This may not be relevant for everyone, but if your paper could benefit from different groups of people giving feedback, it's worth presenting at different conferences. If it's a history paper that focuses on epistemology, present at a broadly historical conference, at a narrow historical conference (on your person/period), and at an epistemology conference. Thinking about the kinds of people who will be refereeing the eventual paper (or book) could help you identify contexts where those kinds of audience members will be present.
Posted by: Malcolm | 02/17/2021 at 07:22 PM
@Malcom - yes I was definitely thinking about audience (which I think is important when choosing to present at any conference: will this audience be useful to you?) and the possibility to try out work with distinct audiences who can help support it based on their unique areas of expertise.
For grad students, it might look like trying out work at a grad student conference that feels safer/more inclusive/more supportive and then refining the paper and sending it to a bigger conference with participants of different ranks, for example. I can see value in presenting in both settings to get different things from those experiences.
Posted by: Assistant Professor | 02/18/2021 at 08:35 AM
Just to chime in on a part of the OP that hasn't really been addressed:
"Should I hold off on submitting this thing if I've already picked 4 conferences, including the APA, until one or more of those 4 rejects me?"
When I was early to the conference game, late undergrad and early grad school, I definitely would submit a paper to a handful of conferences at once. Chances were, they'd get rejected by a good number and only land at a couple. If the OP is confident that the paper will be rejected at a few of these conferences, I see no reason to wait for rejection to submit to other conferences, in order to make sure that the paper does make it in somewhere. Otherwise, the danger is letting CFP deadlines pass, only to be rejected and end up with 1 or 0 conferences to present.

- THE DATA -
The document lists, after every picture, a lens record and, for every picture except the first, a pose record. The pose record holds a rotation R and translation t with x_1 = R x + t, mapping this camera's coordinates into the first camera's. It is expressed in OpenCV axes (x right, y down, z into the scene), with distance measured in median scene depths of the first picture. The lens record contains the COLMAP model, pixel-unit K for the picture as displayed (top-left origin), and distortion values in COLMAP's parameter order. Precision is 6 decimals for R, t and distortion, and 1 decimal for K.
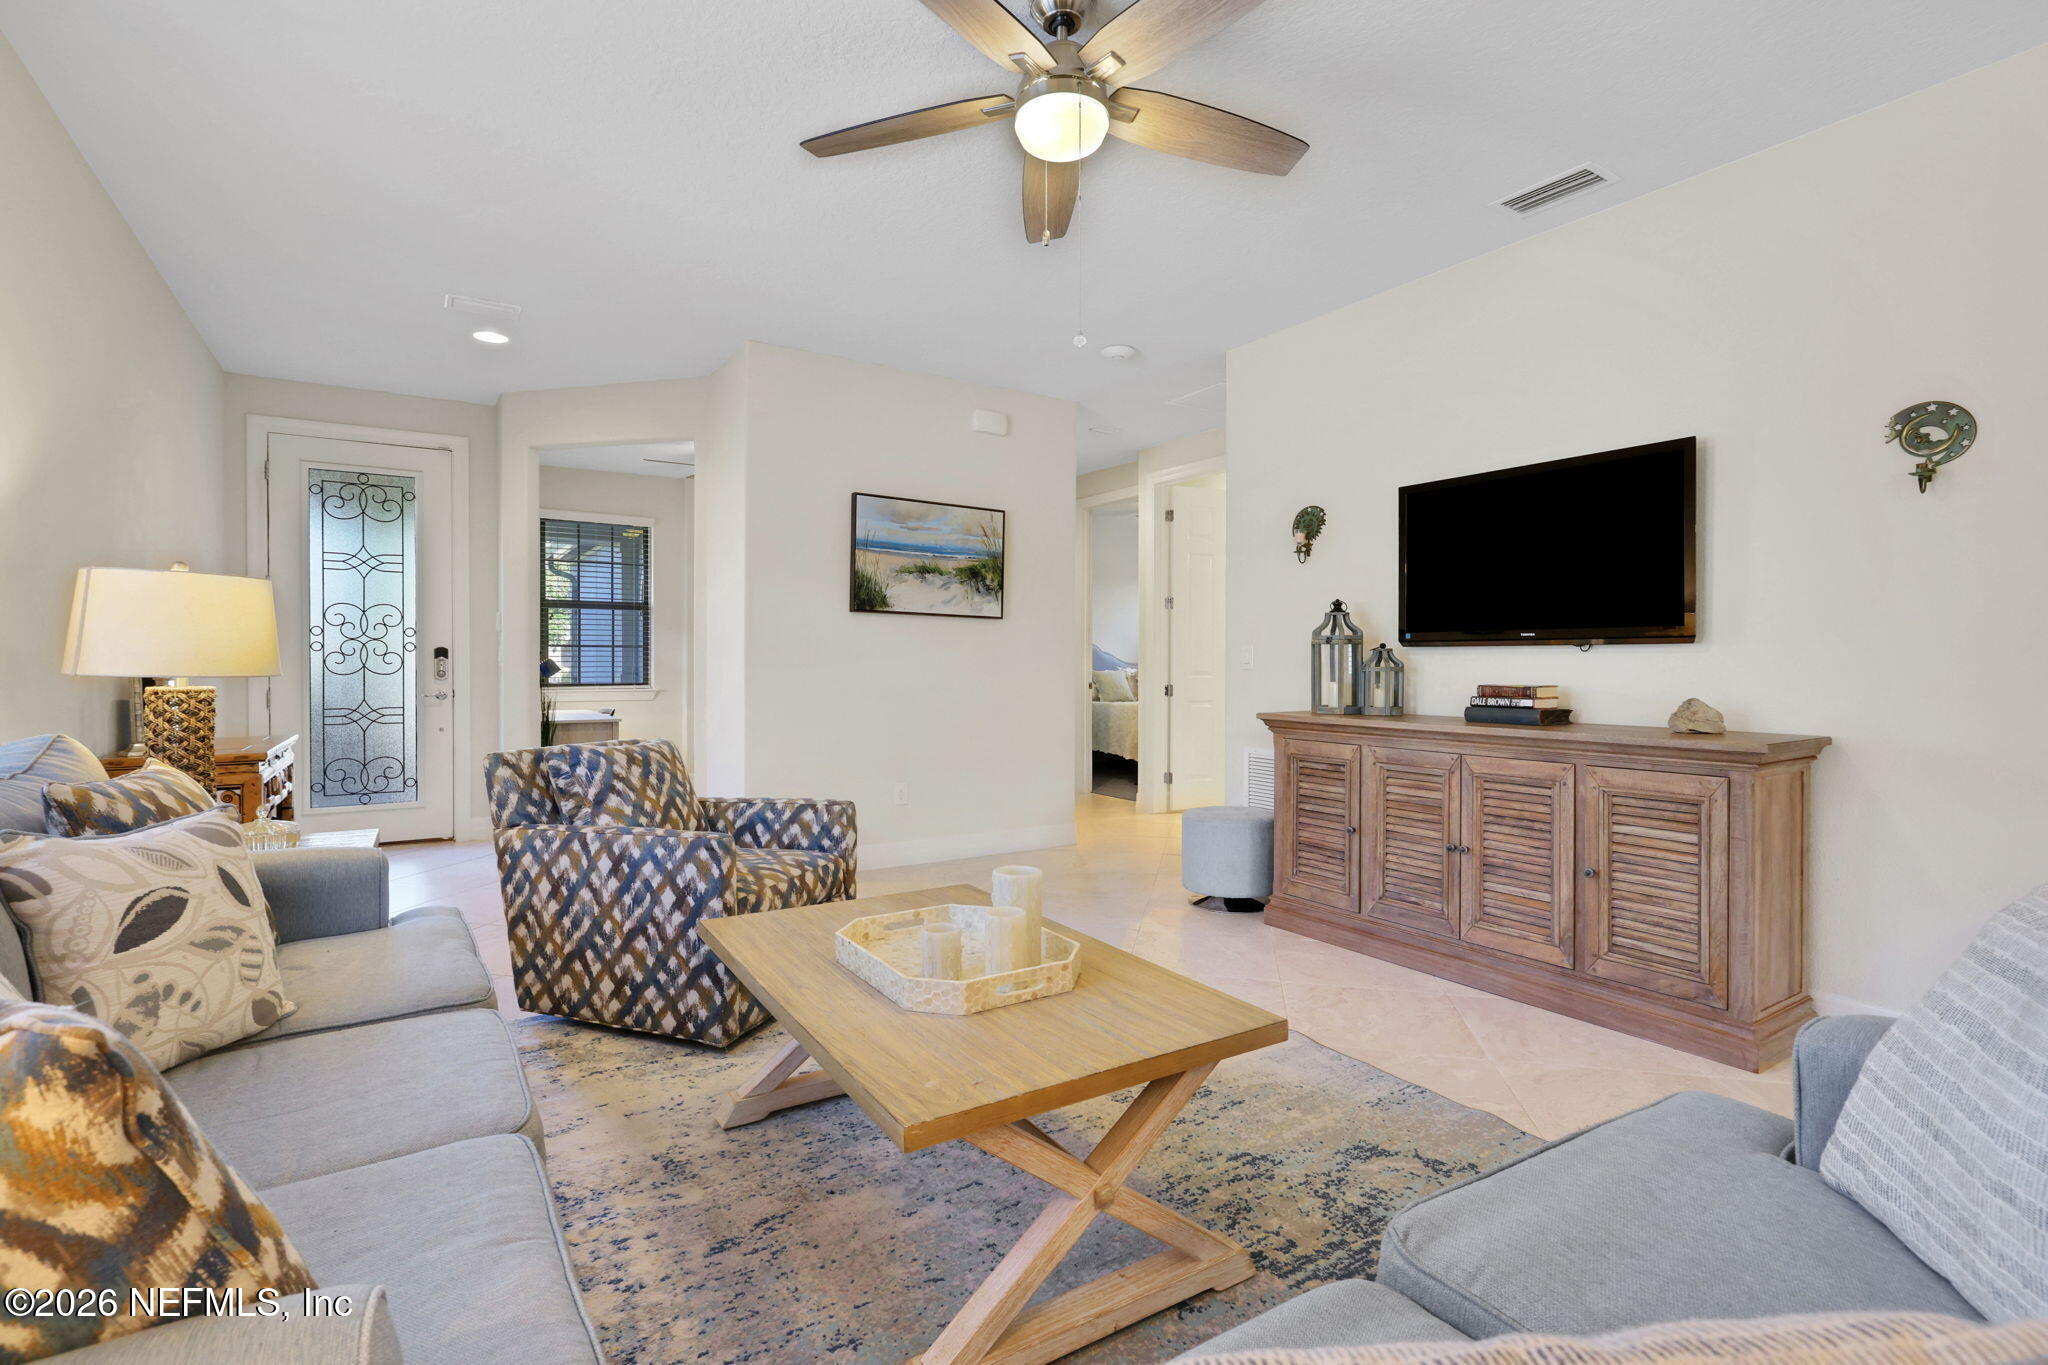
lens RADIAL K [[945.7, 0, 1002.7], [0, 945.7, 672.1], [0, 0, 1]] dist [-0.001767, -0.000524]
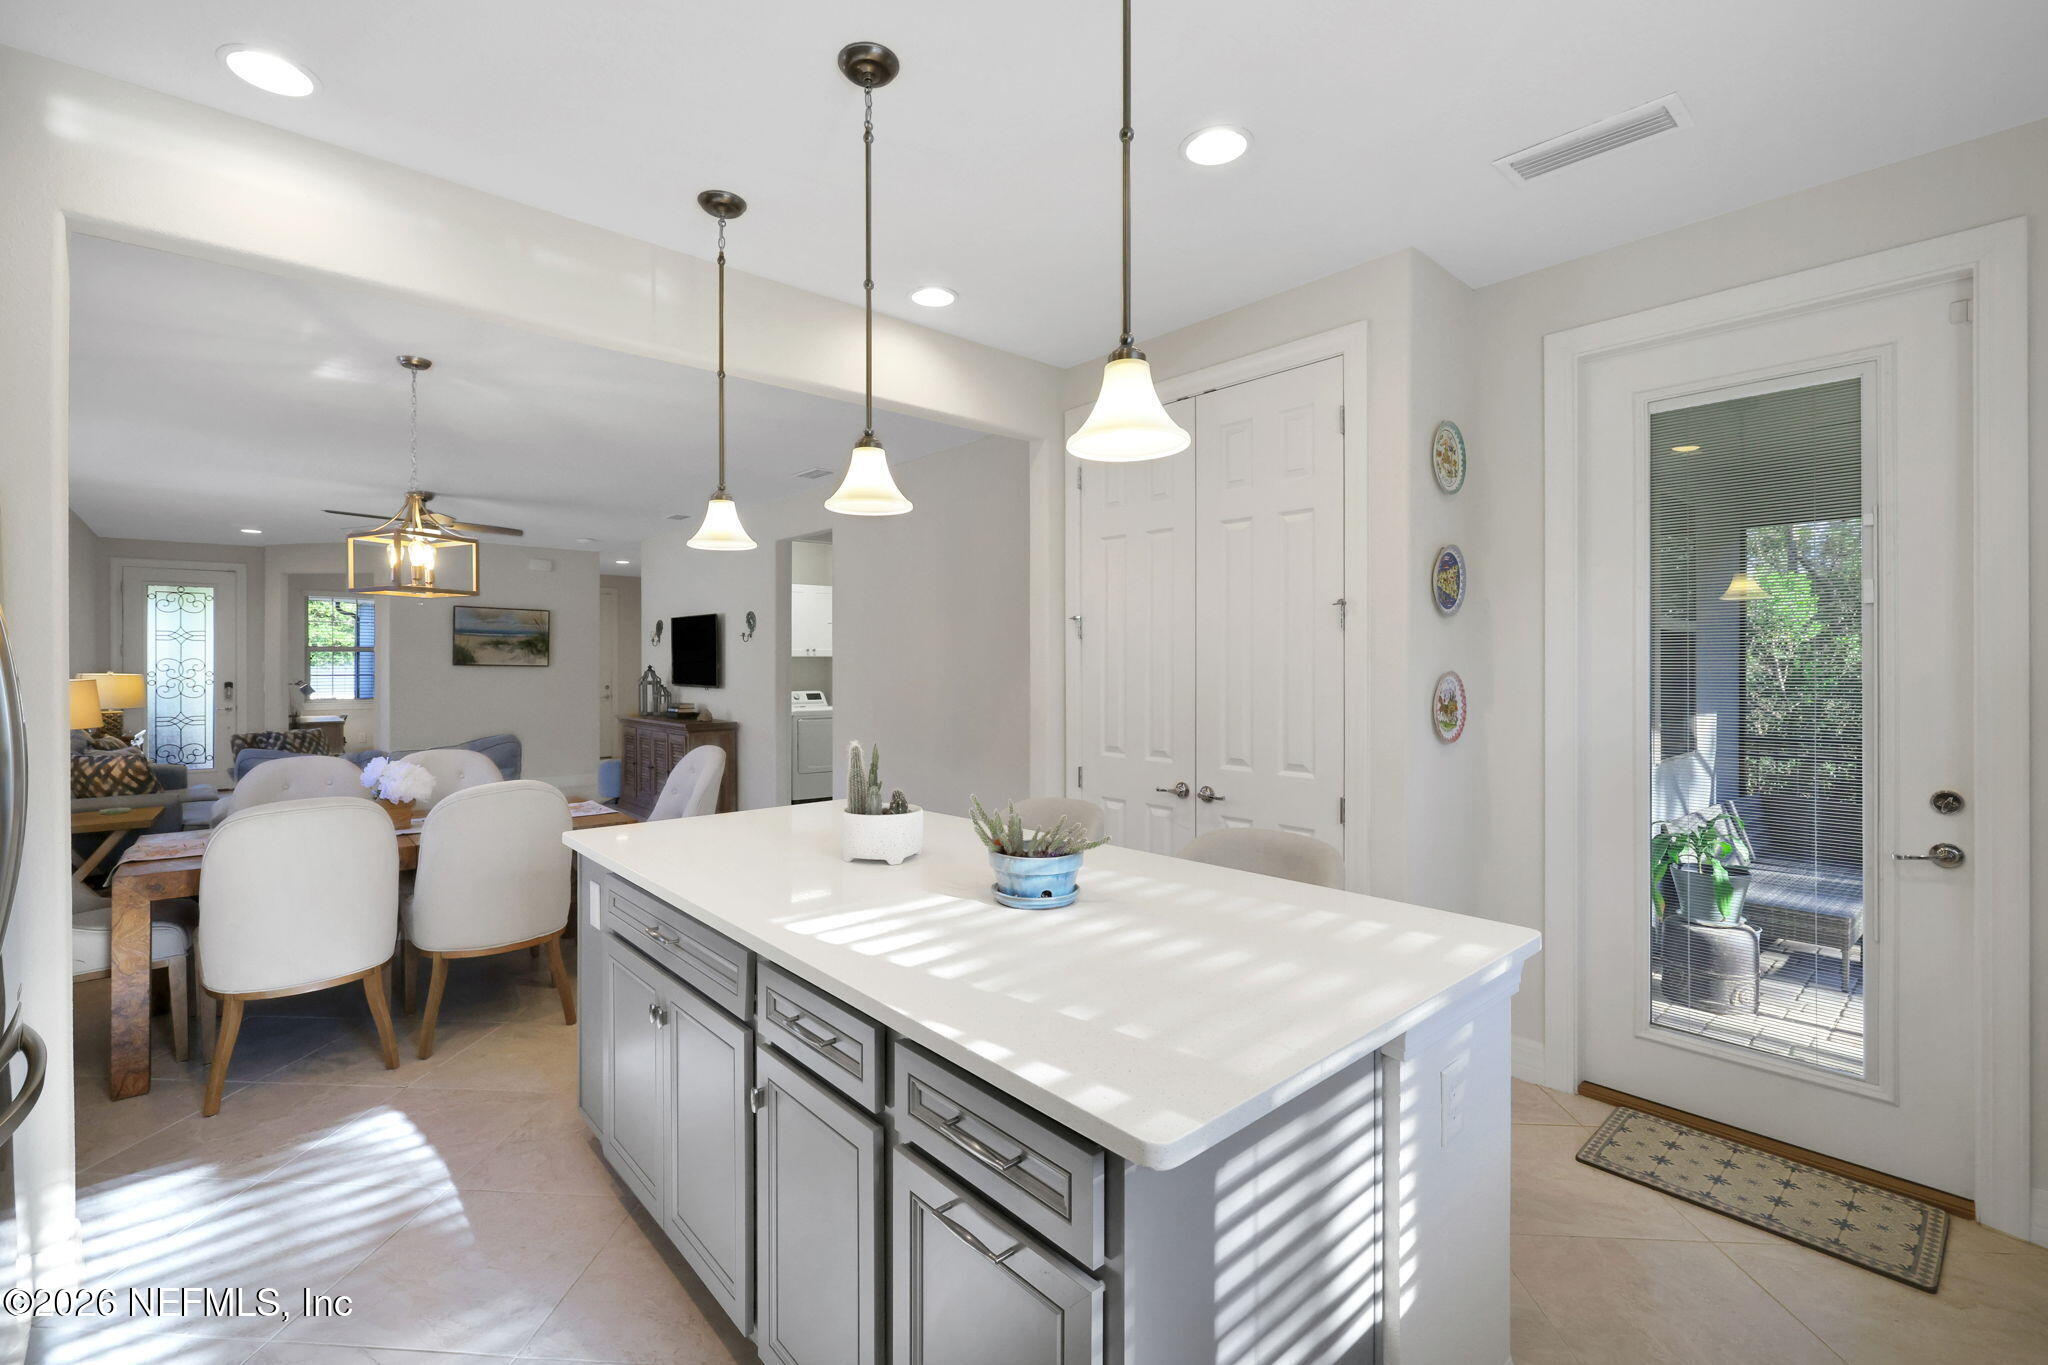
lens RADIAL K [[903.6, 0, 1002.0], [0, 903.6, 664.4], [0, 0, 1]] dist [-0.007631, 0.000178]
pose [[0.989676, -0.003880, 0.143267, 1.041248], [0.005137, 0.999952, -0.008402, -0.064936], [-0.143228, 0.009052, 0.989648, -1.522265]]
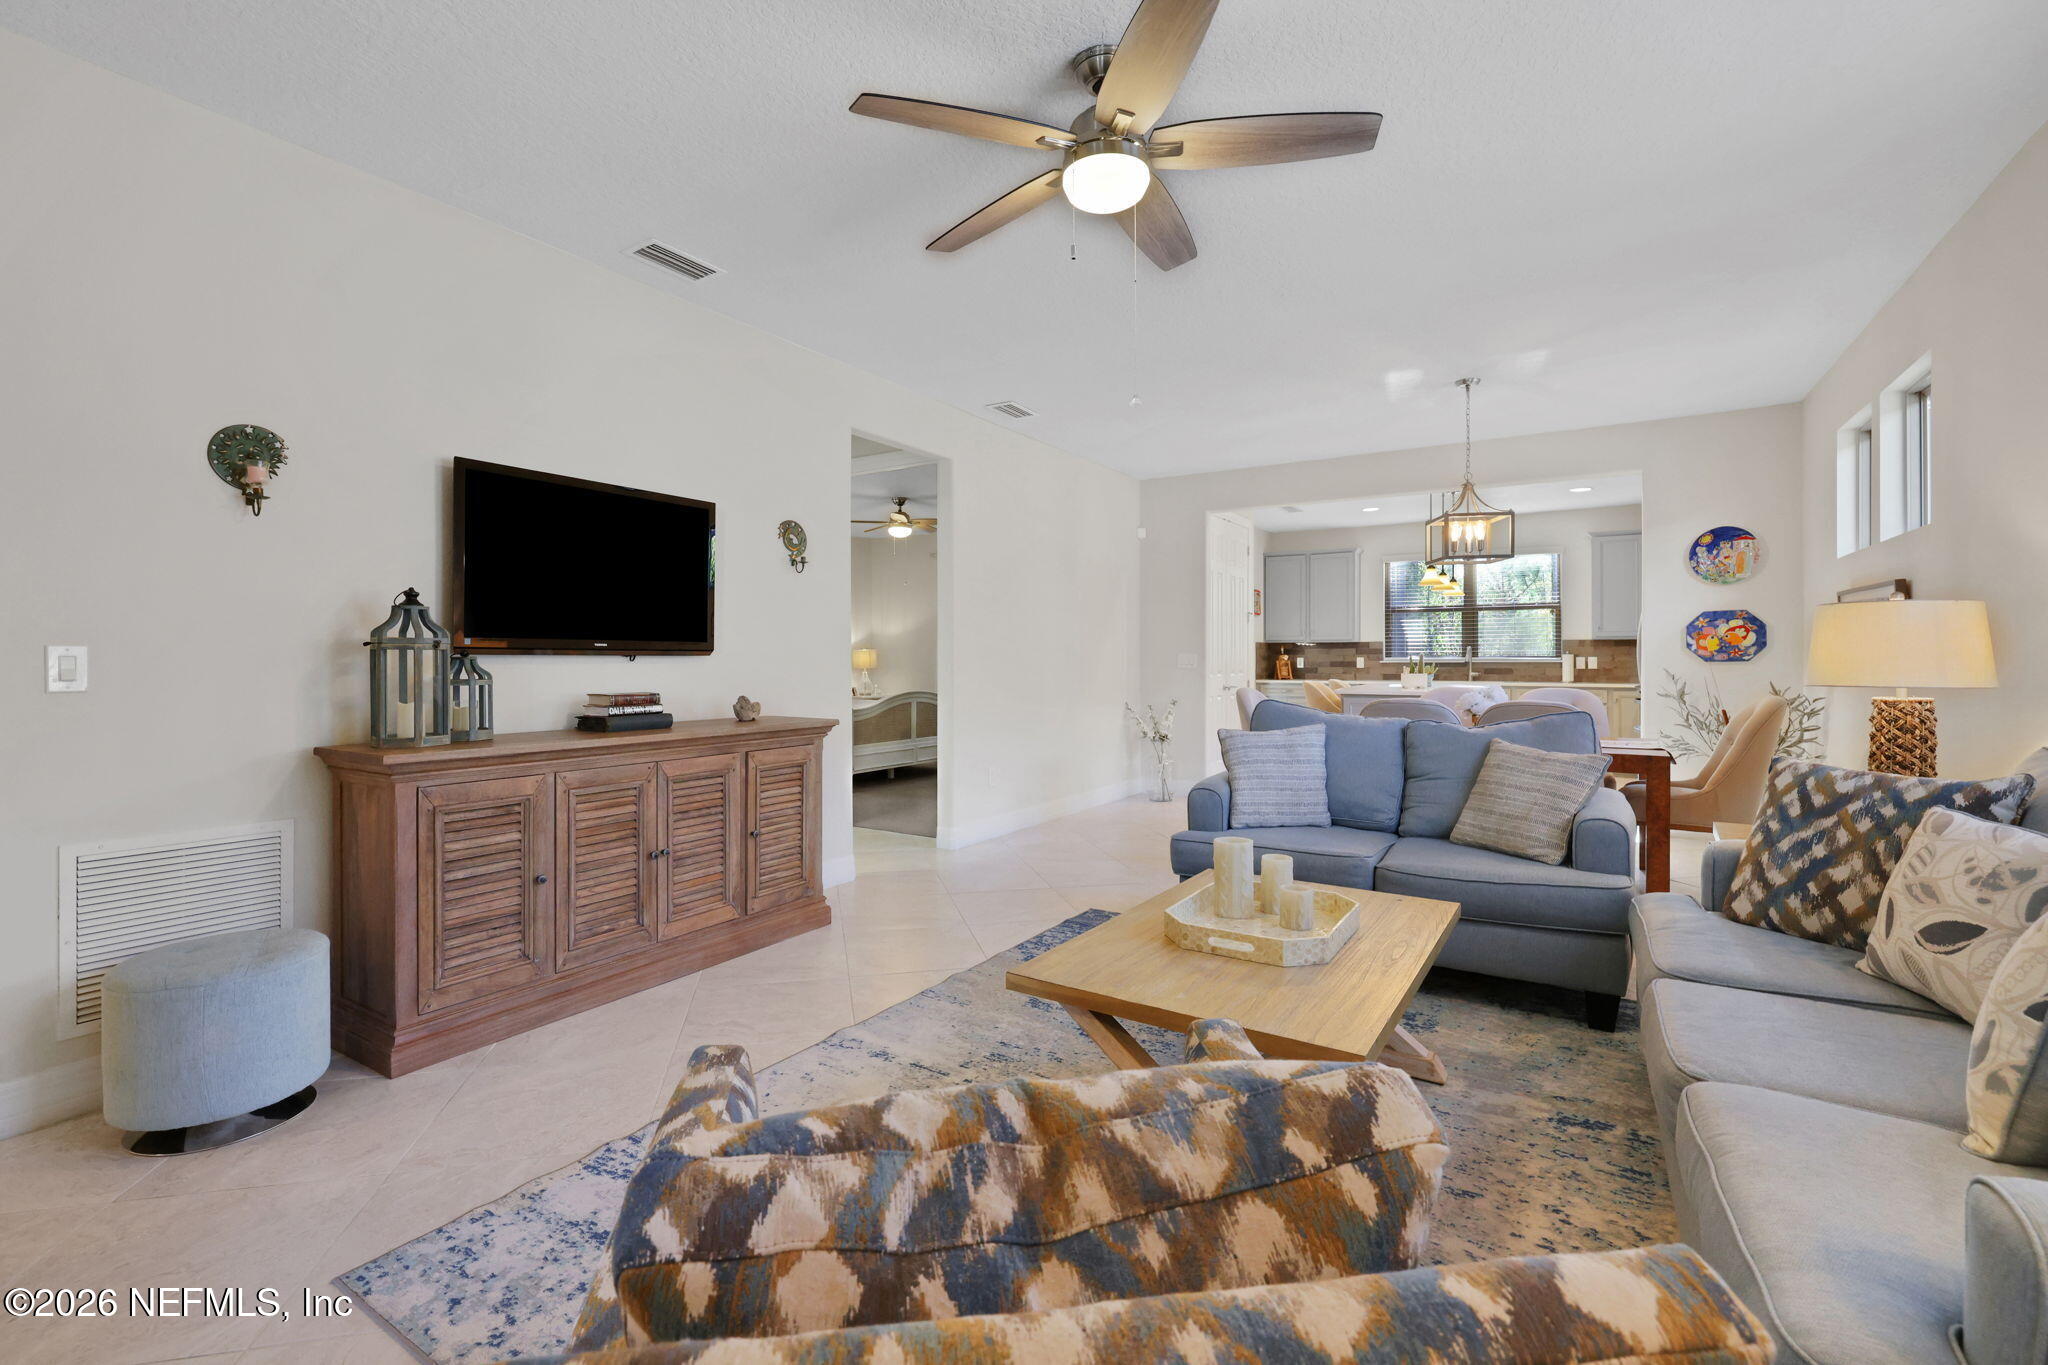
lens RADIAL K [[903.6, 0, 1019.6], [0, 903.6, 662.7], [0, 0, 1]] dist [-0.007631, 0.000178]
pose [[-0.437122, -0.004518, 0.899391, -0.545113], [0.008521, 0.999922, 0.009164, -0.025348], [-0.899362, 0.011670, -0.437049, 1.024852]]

- ASSIGNMENT 1 -
Using the comments on presenting at conferences, decide whether each statement agrees with the text, answering yes or no and quoting the words that decide it. (a) Malcolm suggests that a history paper focused on epistemology could be presented at an epistemology conference. (b) The commenter who takes up the question about submitting to more conferences recommends waiting for a rejection before submitting elsewhere. (c) Assistant Professor says grad students might try out work at a grad student conference before sending it to a bigger one.
- ASSIGNMENT 2 -
In the comments on presenting at conferences, what danger is named in waiting for rejections before submitting to other conferences?

- WRITTEN RESPONSE 1 -
(a) Yes: "and at an epistemology conference."
(b) No: "I see no reason to wait for rejection to submit to other conferences"
(c) Yes: "trying out work at a grad student conference that feels safer/more inclusive/more supportive and then refining the paper and sending it to a bigger conference"

- WRITTEN RESPONSE 2 -
Letting CFP deadlines pass, only to be rejected and end up with 1 or 0 conferences to present.